Bankruptcy is not only financially embarrassing; it can make a person feel like there is no future, at least in the money sense. Those who file for bankruptcy are often required to face their debtors in open court. Their whole finances are on display for others to critique. Unlike some online bankruptcy articles may insinuate, filing for bankruptcy does not bring on a feeling of relief; instead, it can make you feel as though you are a failure. But there is life after bankruptcy, and you can recover – emotionally and financially. You just need to face some hard truths and be willing to make some adjustments.

Forgive Yourself

Sometimes bankruptcy is the only economically viable choice. You may have gotten to the point where there was no way you were going to be able to pay all your bills. This may have happened due to irresponsible money management on your part or your spouse’s part. But people file bankruptcy for all kinds of reasons. You may have incurred debt due to hardship or medical reasons. Perhaps you had to leave your job to care for a loved one. Or maybe you encountered a long run of bad luck that caused you to lose your job. Whatever the reason – even if you can honestly say it was entirely your fault – the first step is to forgive yourself. Think about it this way. Your debts have been forgiven; now it’s time for you to forgive yourself.

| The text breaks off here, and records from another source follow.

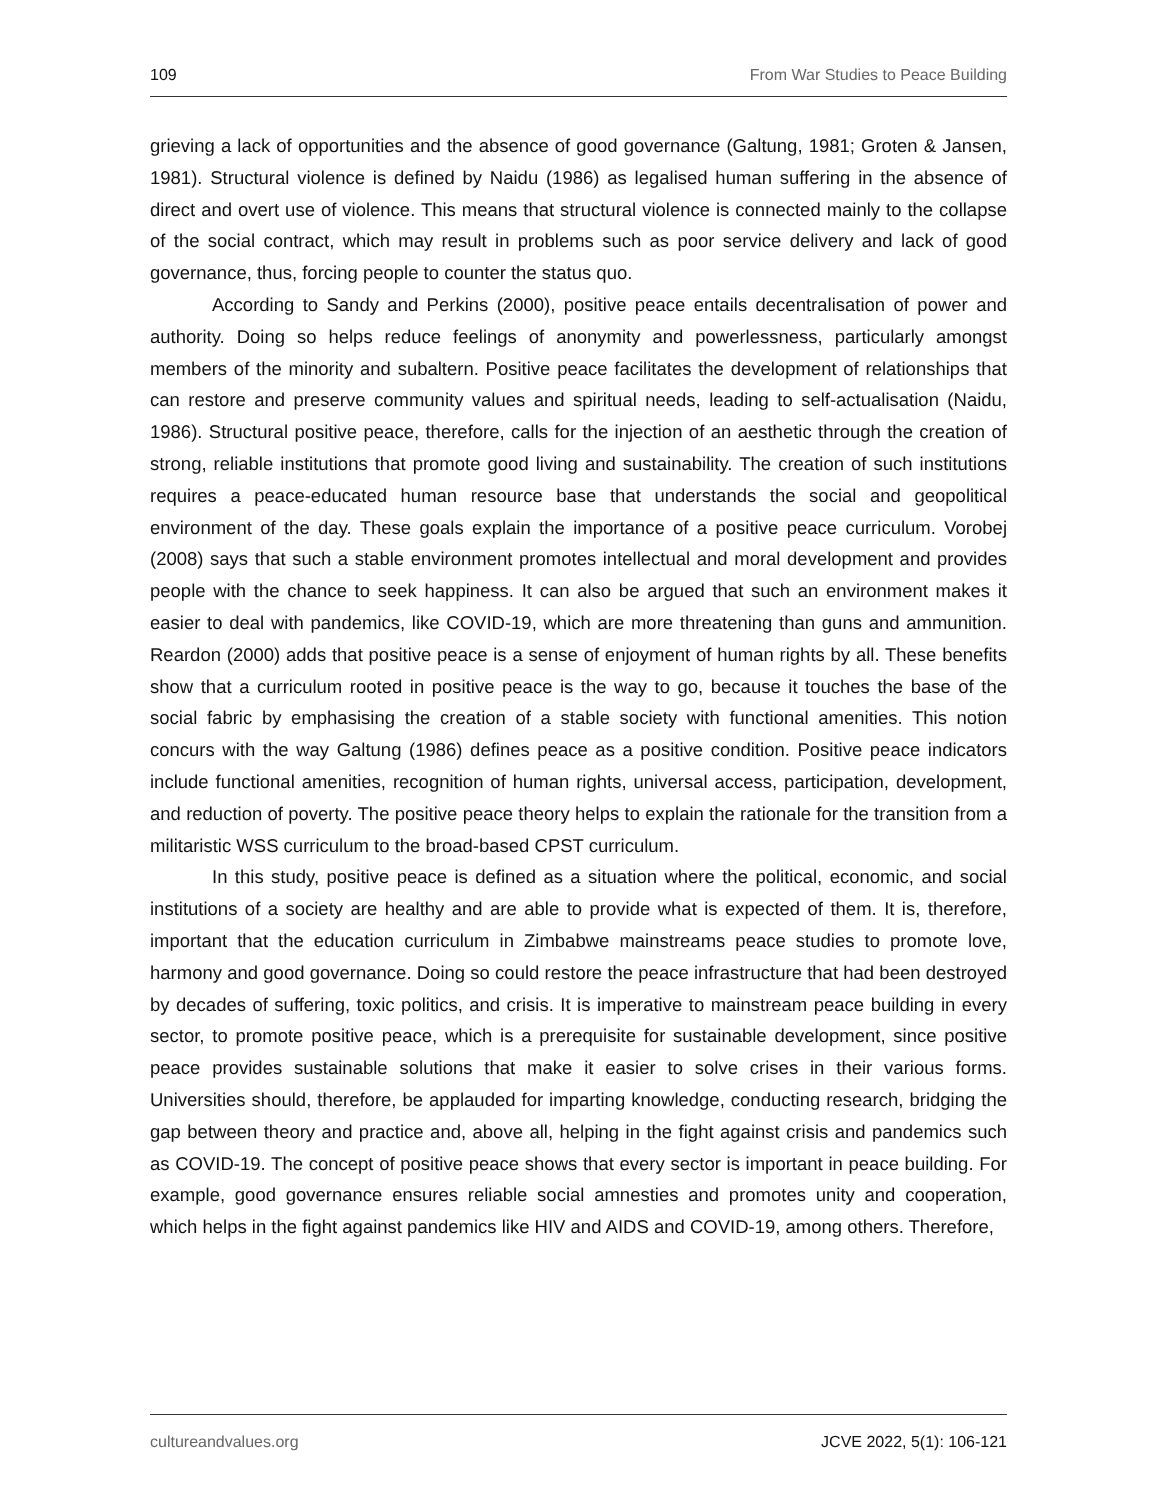109 From War Studies to Peace Building
grieving a lack of opportunities and the absence of good governance (Galtung, 1981; Groten & Jansen, 1981). Structural violence is defined by Naidu (1986) as legalised human suffering in the absence of direct and overt use of violence. This means that structural violence is connected mainly to the collapse of the social contract, which may result in problems such as poor service delivery and lack of good governance, thus, forcing people to counter the status quo.
According to Sandy and Perkins (2000), positive peace entails decentralisation of power and authority. Doing so helps reduce feelings of anonymity and powerlessness, particularly amongst members of the minority and subaltern. Positive peace facilitates the development of relationships that can restore and preserve community values and spiritual needs, leading to self-actualisation (Naidu, 1986). Structural positive peace, therefore, calls for the injection of an aesthetic through the creation of strong, reliable institutions that promote good living and sustainability. The creation of such institutions requires a peace-educated human resource base that understands the social and geopolitical environment of the day. These goals explain the importance of a positive peace curriculum. Vorobej (2008) says that such a stable environment promotes intellectual and moral development and provides people with the chance to seek happiness. It can also be argued that such an environment makes it easier to deal with pandemics, like COVID-19, which are more threatening than guns and ammunition. Reardon (2000) adds that positive peace is a sense of enjoyment of human rights by all. These benefits show that a curriculum rooted in positive peace is the way to go, because it touches the base of the social fabric by emphasising the creation of a stable society with functional amenities. This notion concurs with the way Galtung (1986) defines peace as a positive condition. Positive peace indicators include functional amenities, recognition of human rights, universal access, participation, development, and reduction of poverty. The positive peace theory helps to explain the rationale for the transition from a militaristic WSS curriculum to the broad-based CPST curriculum.
In this study, positive peace is defined as a situation where the political, economic, and social institutions of a society are healthy and are able to provide what is expected of them. It is, therefore, important that the education curriculum in Zimbabwe mainstreams peace studies to promote love, harmony and good governance. Doing so could restore the peace infrastructure that had been destroyed by decades of suffering, toxic politics, and crisis. It is imperative to mainstream peace building in every sector, to promote positive peace, which is a prerequisite for sustainable development, since positive peace provides sustainable solutions that make it easier to solve crises in their various forms. Universities should, therefore, be applauded for imparting knowledge, conducting research, bridging the gap between theory and practice and, above all, helping in the fight against crisis and pandemics such as COVID-19. The concept of positive peace shows that every sector is important in peace building. For example, good governance ensures reliable social amnesties and promotes unity and cooperation, which helps in the fight against pandemics like HIV and AIDS and COVID-19, among others. Therefore,
cultureandvalues.org JCVE 2022, 5(1): 106-121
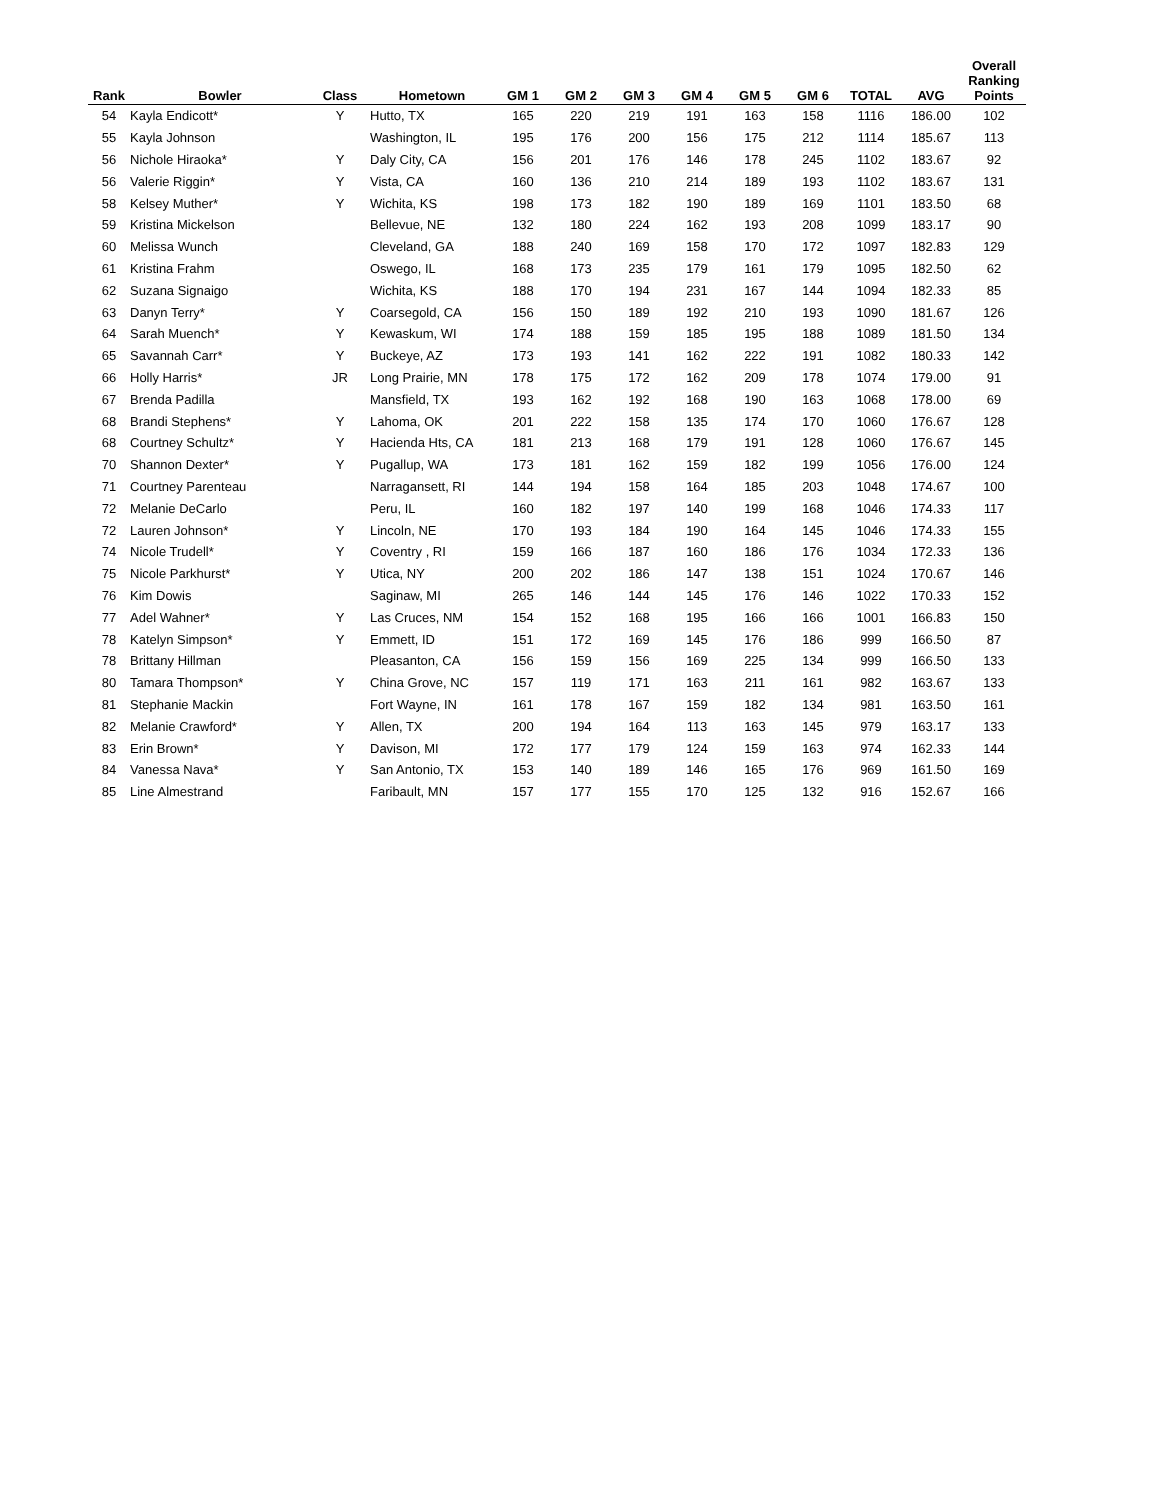| Rank | Bowler | Class | Hometown | GM 1 | GM 2 | GM 3 | GM 4 | GM 5 | GM 6 | TOTAL | AVG | Overall Ranking Points |
| --- | --- | --- | --- | --- | --- | --- | --- | --- | --- | --- | --- | --- |
| 54 | Kayla Endicott* | Y | Hutto, TX | 165 | 220 | 219 | 191 | 163 | 158 | 1116 | 186.00 | 102 |
| 55 | Kayla Johnson | | Washington, IL | 195 | 176 | 200 | 156 | 175 | 212 | 1114 | 185.67 | 113 |
| 56 | Nichole Hiraoka* | Y | Daly City, CA | 156 | 201 | 176 | 146 | 178 | 245 | 1102 | 183.67 | 92 |
| 56 | Valerie Riggin* | Y | Vista, CA | 160 | 136 | 210 | 214 | 189 | 193 | 1102 | 183.67 | 131 |
| 58 | Kelsey Muther* | Y | Wichita, KS | 198 | 173 | 182 | 190 | 189 | 169 | 1101 | 183.50 | 68 |
| 59 | Kristina Mickelson | | Bellevue, NE | 132 | 180 | 224 | 162 | 193 | 208 | 1099 | 183.17 | 90 |
| 60 | Melissa Wunch | | Cleveland, GA | 188 | 240 | 169 | 158 | 170 | 172 | 1097 | 182.83 | 129 |
| 61 | Kristina Frahm | | Oswego, IL | 168 | 173 | 235 | 179 | 161 | 179 | 1095 | 182.50 | 62 |
| 62 | Suzana Signaigo | | Wichita, KS | 188 | 170 | 194 | 231 | 167 | 144 | 1094 | 182.33 | 85 |
| 63 | Danyn Terry* | Y | Coarsegold, CA | 156 | 150 | 189 | 192 | 210 | 193 | 1090 | 181.67 | 126 |
| 64 | Sarah Muench* | Y | Kewaskum, WI | 174 | 188 | 159 | 185 | 195 | 188 | 1089 | 181.50 | 134 |
| 65 | Savannah Carr* | Y | Buckeye, AZ | 173 | 193 | 141 | 162 | 222 | 191 | 1082 | 180.33 | 142 |
| 66 | Holly Harris* | JR | Long Prairie, MN | 178 | 175 | 172 | 162 | 209 | 178 | 1074 | 179.00 | 91 |
| 67 | Brenda Padilla | | Mansfield, TX | 193 | 162 | 192 | 168 | 190 | 163 | 1068 | 178.00 | 69 |
| 68 | Brandi Stephens* | Y | Lahoma, OK | 201 | 222 | 158 | 135 | 174 | 170 | 1060 | 176.67 | 128 |
| 68 | Courtney Schultz* | Y | Hacienda Hts, CA | 181 | 213 | 168 | 179 | 191 | 128 | 1060 | 176.67 | 145 |
| 70 | Shannon Dexter* | Y | Pugallup, WA | 173 | 181 | 162 | 159 | 182 | 199 | 1056 | 176.00 | 124 |
| 71 | Courtney Parenteau | | Narragansett, RI | 144 | 194 | 158 | 164 | 185 | 203 | 1048 | 174.67 | 100 |
| 72 | Melanie DeCarlo | | Peru, IL | 160 | 182 | 197 | 140 | 199 | 168 | 1046 | 174.33 | 117 |
| 72 | Lauren Johnson* | Y | Lincoln, NE | 170 | 193 | 184 | 190 | 164 | 145 | 1046 | 174.33 | 155 |
| 74 | Nicole Trudell* | Y | Coventry , RI | 159 | 166 | 187 | 160 | 186 | 176 | 1034 | 172.33 | 136 |
| 75 | Nicole Parkhurst* | Y | Utica, NY | 200 | 202 | 186 | 147 | 138 | 151 | 1024 | 170.67 | 146 |
| 76 | Kim Dowis | | Saginaw, MI | 265 | 146 | 144 | 145 | 176 | 146 | 1022 | 170.33 | 152 |
| 77 | Adel Wahner* | Y | Las Cruces, NM | 154 | 152 | 168 | 195 | 166 | 166 | 1001 | 166.83 | 150 |
| 78 | Katelyn Simpson* | Y | Emmett, ID | 151 | 172 | 169 | 145 | 176 | 186 | 999 | 166.50 | 87 |
| 78 | Brittany Hillman | | Pleasanton, CA | 156 | 159 | 156 | 169 | 225 | 134 | 999 | 166.50 | 133 |
| 80 | Tamara Thompson* | Y | China Grove, NC | 157 | 119 | 171 | 163 | 211 | 161 | 982 | 163.67 | 133 |
| 81 | Stephanie Mackin | | Fort Wayne, IN | 161 | 178 | 167 | 159 | 182 | 134 | 981 | 163.50 | 161 |
| 82 | Melanie Crawford* | Y | Allen, TX | 200 | 194 | 164 | 113 | 163 | 145 | 979 | 163.17 | 133 |
| 83 | Erin Brown* | Y | Davison, MI | 172 | 177 | 179 | 124 | 159 | 163 | 974 | 162.33 | 144 |
| 84 | Vanessa Nava* | Y | San Antonio, TX | 153 | 140 | 189 | 146 | 165 | 176 | 969 | 161.50 | 169 |
| 85 | Line Almestrand | | Faribault, MN | 157 | 177 | 155 | 170 | 125 | 132 | 916 | 152.67 | 166 |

Figure Out Why it Happened

The next step on the road to recovery from bankruptcy is to figure out how you got yourself into that situation. Was it because you weren’t able to manage your money well? Hiring a professional CPA can help with that, and the cost is well worth avoiding another bankruptcy in the future. Do you have a personal problem that led to irresponsible spending? If you struggle with dependency issues, a tendency to binge shop or depression, these can lead to financial disaster. In that case, your next step would be to get that problem resolved. Is there a relationship problem that leads you to overspend or to miss work? Again, personal problems can sink money ships. The point is, figure out how you lost control and make a plan to resolve those issues.

Don’t Get Into Debt Again

One of the insidious things about successfully filing for bankruptcy is that all of sudden you may be inundated with credit offers. Why? Because creditors see that you’re debt-free. That means that your likelihood of being able to pay off purchases is increased, since you don’t have to pay off old credit card bills. Your mailbox may fill up with offers of credit cards, personal loans and more. But you’ll notice that they all have high interest rates. And high interest rates or not, the last thing you want to do right now is to rack up more debt. Don’t let the vicious cycle of reckless spending continue. Shred the offers without even looking at them so you aren’t tempted, even a little bit.

Build Your Credit Again

As far as your financial future, it’s time to build up your credit score again. Bankruptcy will stay on your credit report for seven years. During that time it pulls down your credit score, making it hard or impossible to get a car loan, mortgage or even Care Credit for dental work. All you can do is work hard to increase your score again. One way to do this without going into debt again is to get a secured credit card. A secured credit card is one for which you pay a deposit ahead of time. The deposit equals the amount of your credit line. So basically, you’re using your own money as credit. You still make monthly payments on your purchases. The deposit money stays with the credit card company until you prove that you can make consistent and monthly payments on time. All this time, your payments get reported to the credit agencies, which can boost your credit scores. Once you have proven to be a responsible credit user, typically after a year, you may qualify for a regular credit card, and you’ll get your deposit money back. But remember, don’t go crazy with your credit card. Only use it for emergencies so you don’t get caught in the credit trap again.

Don’t Close Your Bank Accounts

Whatever you do – whether you move or not – don’t close your bank accounts. With a bankruptcy on your credit report, it’s unlikely that most banks will open a new account for you. Just maintain the status quo.

Come Up With a Reminder System to Pay Bills

If your bankruptcy was caused in part by your forgetfulness to pay bills, set up a reminder system for yourself. Don’t just open utility bills and throw them in a drawer. Put their due dates on the calendar and check your calendar daily. If you don’t like that idea, consider setting up monthly reminders on a phone app or on your home computer. After a year of successfully paying your utility bills on time, you can have those timely payments added to your credit report, which will boost your score. Your CPA will be able to tell you how to do this.

Get Creative With Money

With a bankruptcy on your record, you’ll have trouble getting a car loan. If you end up needing a car, you’ll have to get creative. Consider carpooling, or riding a bike or scooter to work until you can save up for a cheap used car. Consider taking on a second job to save up money for expensive things you need—not want—but cannot get credit to pay for.

Once you begin to gain control over your finances after bankruptcy, you’ll get a very satisfied feeling. There’s satisfaction in knowing that you don’t owe anyone, and that all the extra money you have has been earned, not borrowed. As always, you can rely on your CPA for advice and recommendations to help you stay out of financial trouble in the future.